The curious case of the dead fin whale that washed up on a San Diego Beach is still open. 

It won’t sink.

MacKenzie Elmer reports that scientists are following the path the fin whale’s carcass is taking on the Pacific Ocean thanks to a GPS tracker the National Oceanic and Atmospheric Administration, or NOAA, attached. 

Tracking the whale will help warn sailors of its giant floating body and help scientists predict how oil spills spread. As Elmer writes, “a dead whale is a gift that keeps on giving.”  

The dead, female fin whale washed ashore at Pacific Beach on Dec. 10. She was towed a mile offshore and sank, but then surfaced after gasses built up in her body. She was towed again and has since floated — and served as food for sharks — between the San Clemente, Catalina and Channel Islands National Park. 

Killer whale update: Elmer reported that killer whales were the suspects in the whale’s murder. Turns out the orcas are still chilling around Southern California. 

Read the Environment Report here.

A Big Day for the Board of Supervisors

Board of Supervisors meeting at the San Diego County Administration Building in downtown on Dec. 5, 2023.
Board of Supervisors meeting at the San Diego County Administration Building in downtown on Dec. 5, 2023. / Photo by Ariana Drehsler

It’s decision time for the Board of Supervisors in their first regular meeting of 2024, with newly installed fifth member Monica Montgomery Steppe.

The board is slated for some big votes today on the posts of chair, vice chair and chair pro tem and on which supervisors will serve on the various county boards, commissions and committees.

The supervisors will also revisit the county’s plan for spending the remaining tens of millions of dollars in federal pandemic relief funds.

More than $77 million is left of the funds’ “evergreen” portion, according to county officials, and all of the money must be spent by the end of 2026.

A Short Film by the El Cajon Police Department

Cara Reeder, 32, a third generation East County native, stands in her socks along the Magnolia encampment
Cara Reeder, 32, a third generation East County native, stands in her socks along the Magnolia encampment Tuesday, March 8, 2022, in El Cajon. / Photo by Peggy Peattie for Voice of San Diego

The El Cajon Police Department is clapping back at critics of its homeless outreach efforts.

In response to complaints from the public that police officers aren’t doing enough to get homeless people off the streets, the department released a documentary showing officers’ daily interactions with homeless people.

The 35-minute doc, set to slow piano music, follows officers from the department’s Special Enforcement Unit as they respond to several different calls about homeless people trespassing or using drugs.

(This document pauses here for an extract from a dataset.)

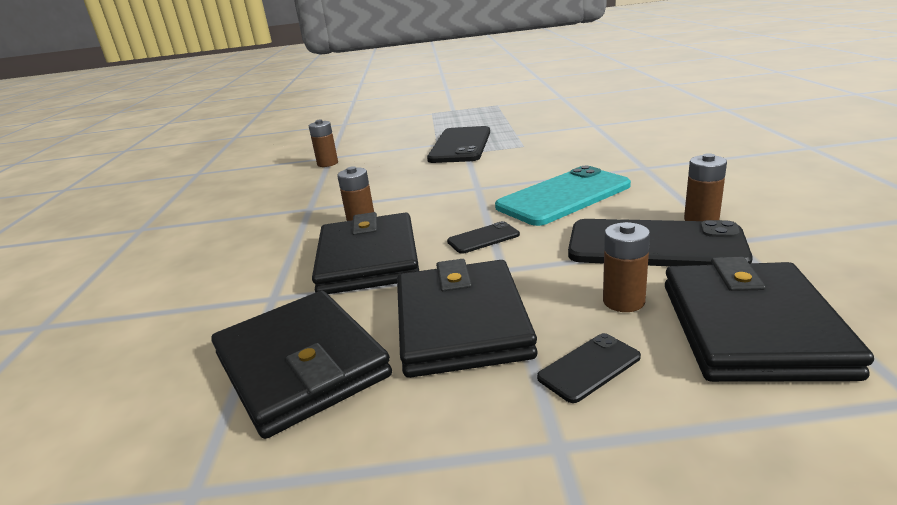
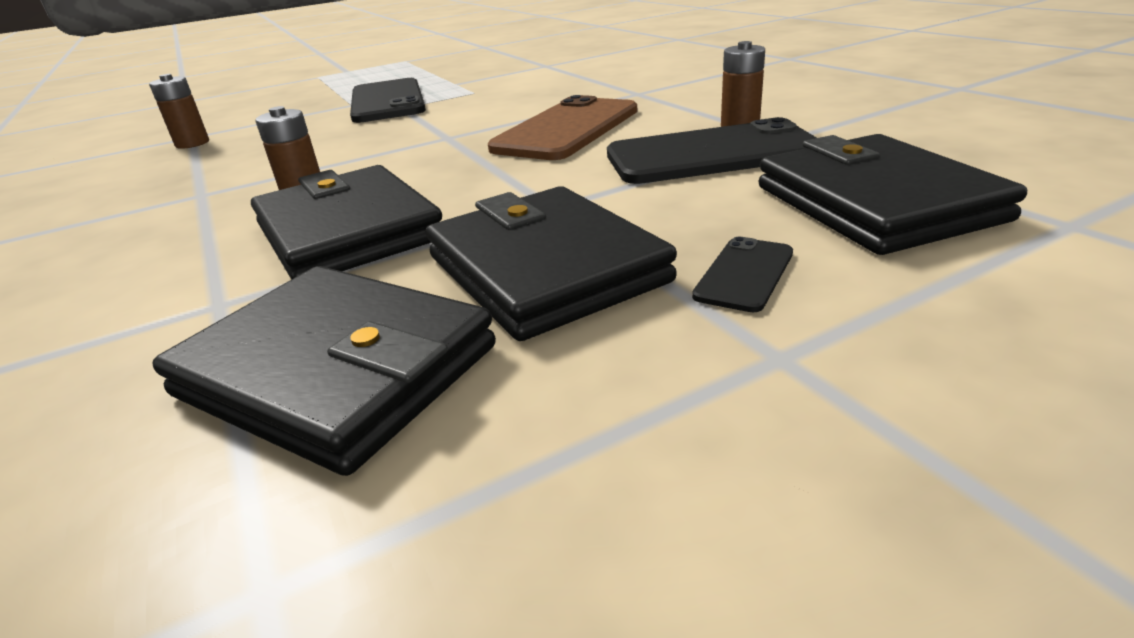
camera: 25 degrees left, 5 degrees up
black phone [447,221,520,254] -> none
turquoise phone [495,166,631,226] -> brown phone [488,95,637,160]
brown battery [603,222,650,312] -> none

Most of the interactions end with the unhoused person declining shelter or services. The officers give them a pamphlet and leave the scene.

The only homeless shelter in El Cajon is the East County Transitional Living Center. It has a lot of rules and a religious affiliation, which many of the unhoused people seem to dislike. One of the people in the documentary who declined the shelter said he didn’t want religion “crammed down [his] throat.”

Despite finding drugs at most of the calls, only a couple of arrests were made. That’s because of a 2014 state law that reduced many felony crimes involving theft and drug use and drug possession to misdemeanors. 

Chief of Police Mike Moulton told Fox 5 he thinks this is a big problem – without arrests, people aren’t facing consequences and being forced to get help.